At Harvard, Mark Linenthal was a classmate of Norman Mailer's and he married Radcliffe student Alice Adams, the celebrated short-story writer and novelist. In 1944, on his first mission as an Air Force navigator, he was shot down and captured. The well-stocked library of the POW camp where he was held until it was liberated by the Russians provided him the inspiration to seek a career in literature. But it was the journey to Stanford for graduate work that brought the Boston native to the place he considered home. "On the East Coast you live in time," Linenthal said. "On the West Coast, in space."
Poet and professor Mark Linenthal, PhD '57, died September 5 in San Francisco after a long illness. He was 88.
Linenthal began teaching at San Francisco State College in 1954, where he helped establish the Poetry Center and served as its director from 1966 to 1972. He was an integral figure at the college during a tumultuous period. He testified in defense of publisher Lawrence Ferlinghetti at the obscenity trial over Allen Ginsberg's Howl. He sided with students in a 1968 strike that led to the creation of black and ethnic studies departments. He edited a textbook, Aspects of Poetry: Modern Perspectives and wrote two books of poetry, Growing Light and The Man I Am Watching.

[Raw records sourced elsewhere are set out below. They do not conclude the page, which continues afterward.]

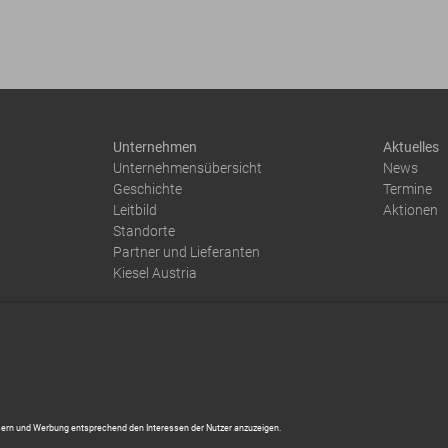
Unternehmen
Aktuelles
Unternehmensübersicht
News
Geschichte
Termine
Leitbild
Aktionen
Standorte
Partner und Lieferanten
Kiesel Austria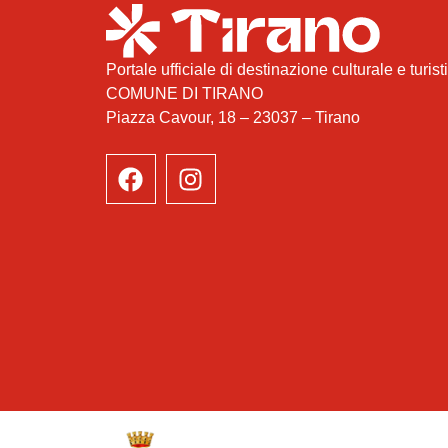
Portale ufficiale di destinazione culturale e turist
COMUNE DI TIRANO
Piazza Cavour, 18 – 23037 – Tirano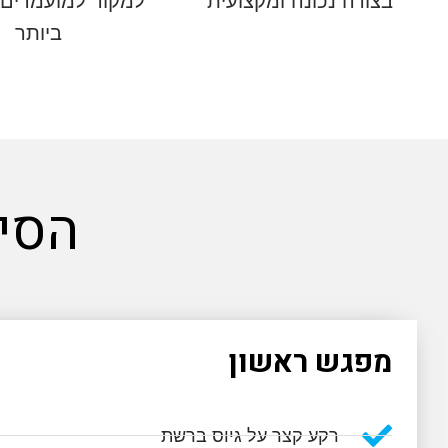
בצורה נכונה ומקצועית
למקור למועמדים 
ביותר
הסי
מפגש ראשון
רקע קצר על גיוס ברשת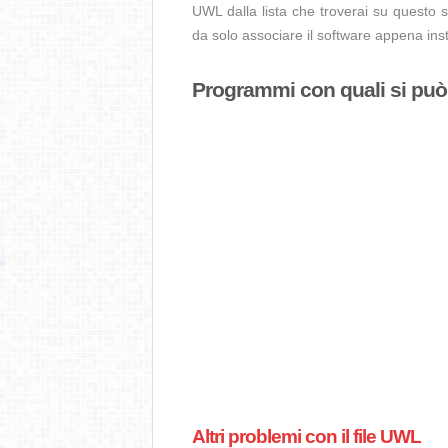
UWL dalla lista che troverai su questo s
da solo associare il software appena insta
Programmi con quali si può a
Altri problemi con il file UWL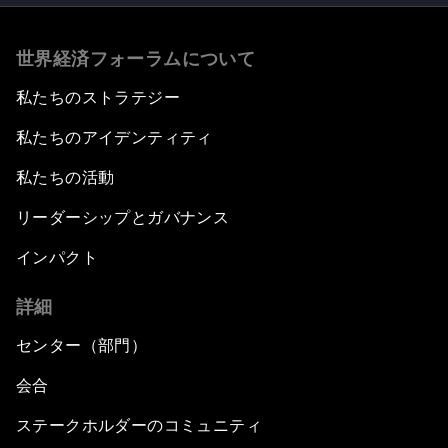
世界経済フォーラムについて
私たちのストラテジー
私たちのアイデンティティ
私たちの活動
リーダーシップとガバナンス
インパクト
詳細
センター（部門）
会合
ステークホルダーのコミュニティ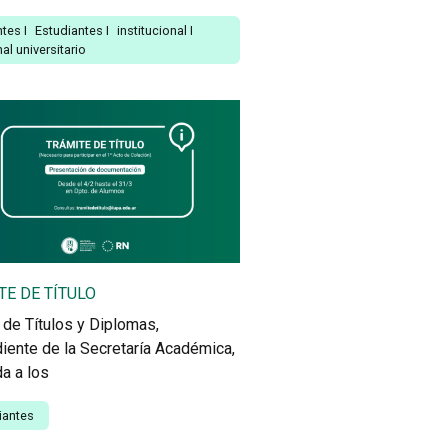
ntes
I
Estudiantes
I
institucional
I
al universitario
TE DE TÍTULO
 de Títulos y Diplomas,
iente de la Secretaría Académica,
a a los
iantes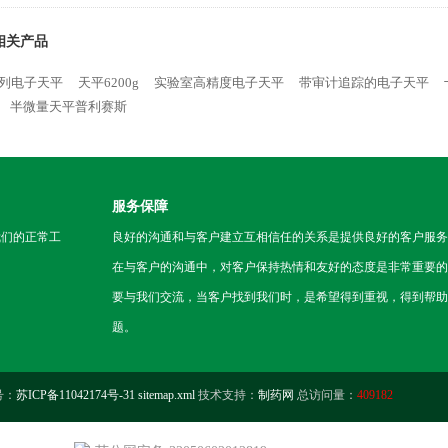
相关产品
系列电子天平
天平6200g
实验室高精度电子天平
带审计追踪的电子天平
半微量天平普利赛斯
服务保障
我们的正常工
良好的沟通和与客户建立互相信任的关系是提供良好的客户服务
在与客户的沟通中，对客户保持热情和友好的态度是非常重要的
要与我们交流，当客户找到我们时，是希望得到重视，得到帮助
题。
号：
苏ICP备11042174号-31
sitemap.xml
技术支持：
制药网
总访问量：
409182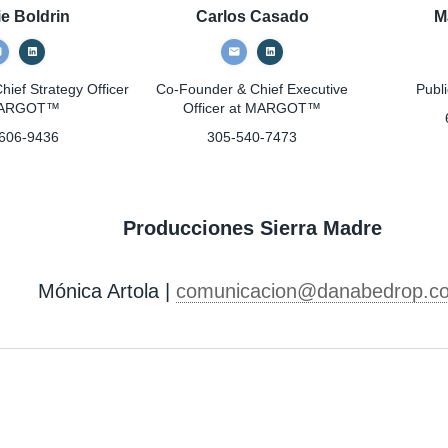
ie Boldrin
Carlos Casado
M
ief Strategy Officer
Co-Founder & Chief Executive
Publi
MARGOT™
Officer
at MARGOT™
606-9436
305-540-7473
Producciones Sierra Madre
Mónica Artola |
comunicacion@danabedrop.c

Linenthal was known as a great appreciator: Mark Linenthal Sr. once said of his son and namesake, "I don't know anyone else who gets as much enjoyment out of life." Linenthal and Adams had a son, Peter, who considers him "the greatest father in the world." In 1959, the divorced Linenthal married Frances Pain, '43, a poet and feminist scholar who published under her maiden name, Frances Jaffer. "I won the lottery when Mark Linenthal decided to marry my mother," says his stepson Louis Pain, whom Linenthal supported in efforts to become a musician. Linenthal came to music himself, learning the saxophone at 52.
Survivors include his son and his three stepsons, Lincoln, Duncan and Louis Pain. Frances Pain died in 1999.